The two ways you can control a character's position are Forward Kinematics and Inverse Kinematics. Forward Kinematics is where you say "the shoulder is rotated this way, then the elbow is rotated this way, etc., and all of that means the hand is here"... basically, you move forward along the chain of bones/joints in a character rig. Most animation is stored as forward kinematics. Inverse Kinematics, unsurprisingly, goes the opposite direction, traveling backwards up the chain (from hand to wrist to elbow, etc.); instead of the place where a hand is being determined by all the previous bones, you instead say "the hand is here", and trust an IK solver to figure out what that means for how the wrist, elbow, shoulder, etc., need to be positioned.
Obviously, this is more computationally expensive than Forward Kinematics, but not so much as to be prohibitive on modern systems.
So "IK locking" is when you say "the foot touched the ground here, so it will remain in this spot until I say otherwise", and then for every frame of animation, you calculate the character pose and then move the foot back to that spot, and let the IK solver resolve how that changes the rest of the character's position; this means the feet will never slide, because you're altering the animation on the fly frame-by-frame to ensure they don't. Similarly, "slope deformation" is when, for every frame of animation, you shift the feet to whatever the different heights of terrain are, and let the IK solver recalculate the character's position/balance. Hence how a character can stand on uneven terrain in many games.

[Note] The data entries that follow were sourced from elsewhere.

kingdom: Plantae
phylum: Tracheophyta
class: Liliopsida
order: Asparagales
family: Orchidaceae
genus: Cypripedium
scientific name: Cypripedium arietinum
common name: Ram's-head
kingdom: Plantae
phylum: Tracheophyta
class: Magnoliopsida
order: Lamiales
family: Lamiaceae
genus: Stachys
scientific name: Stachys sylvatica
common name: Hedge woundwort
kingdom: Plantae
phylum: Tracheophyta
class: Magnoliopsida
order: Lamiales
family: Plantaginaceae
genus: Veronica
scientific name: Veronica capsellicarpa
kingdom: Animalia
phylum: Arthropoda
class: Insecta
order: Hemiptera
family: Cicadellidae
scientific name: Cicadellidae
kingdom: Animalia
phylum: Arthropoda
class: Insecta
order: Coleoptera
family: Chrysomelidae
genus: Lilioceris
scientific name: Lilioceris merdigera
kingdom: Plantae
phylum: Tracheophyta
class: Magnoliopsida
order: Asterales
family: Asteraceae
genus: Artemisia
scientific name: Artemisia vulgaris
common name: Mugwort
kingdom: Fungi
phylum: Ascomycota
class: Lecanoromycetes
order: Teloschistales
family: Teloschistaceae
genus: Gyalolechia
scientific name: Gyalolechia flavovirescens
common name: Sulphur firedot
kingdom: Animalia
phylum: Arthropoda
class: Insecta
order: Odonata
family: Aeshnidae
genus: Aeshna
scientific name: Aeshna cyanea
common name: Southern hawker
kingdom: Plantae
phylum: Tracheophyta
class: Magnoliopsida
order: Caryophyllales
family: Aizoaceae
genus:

(IK locking is generally not needed or used much for root motion systems, but slope deformation still is.)
Now, IK locking is easily done for a couple of characters... but if you have many, many characters on screen all at once, that many IK solvers would start to get a bit much for a lot of systems, especially on the lower end. Thus, many MMOs do little to no IK -- generally just slope deformation, which you can kind of cheese to do very cheaply (computationally speaking). Adjusting animation speed helps to keep the sliding feel to a minimum. (In the case of FFXIV, I'm not actually sure they have IK data at all; so far as I can tell, this game works solely on Forward Kinematics, hence why we do not even have slope deformation and our character will stand with feet level even on uneven terrain.)
Conversely, while I never poked around in the game engine back in 1.x, all the behavior I remember suggests to me that in the name of animation fidelity they used root motion animation. Which is a thought that strikes me as actually insane with regards to any sort of networked movement code, much less an MMO. And the only way that would be reasonably viable is if you treated all animations like montages... e.g., you did not blend between animations, and instead had many many small fragmentary animations, every one of which had to play out in full before the next one could start.
If you divided the animations up into much smaller chunks than most games do, you could minimize this to some extent, but—for instance—even if you had a "running, left foot steps forward" and a "running, right foot steps forward", if someone tried to stop as the left foot had just begun to lift from the ground, you'd still have to play out the entire sequence until it was down again. (And at a run, this little bit of extra movement can be enough to carry you over the boundary you were trying to stop at.)
Which, anything else aside, precisely matches my recollection of what movement in 1.x was like. So while I don't know that they used root motion, I sure suspect that was the case.
(Here ends the lecture; I'd apologize for my verbosity, but... I mean, we all know I'm going to do it again soon enough. My signature on these forums even admits as much.)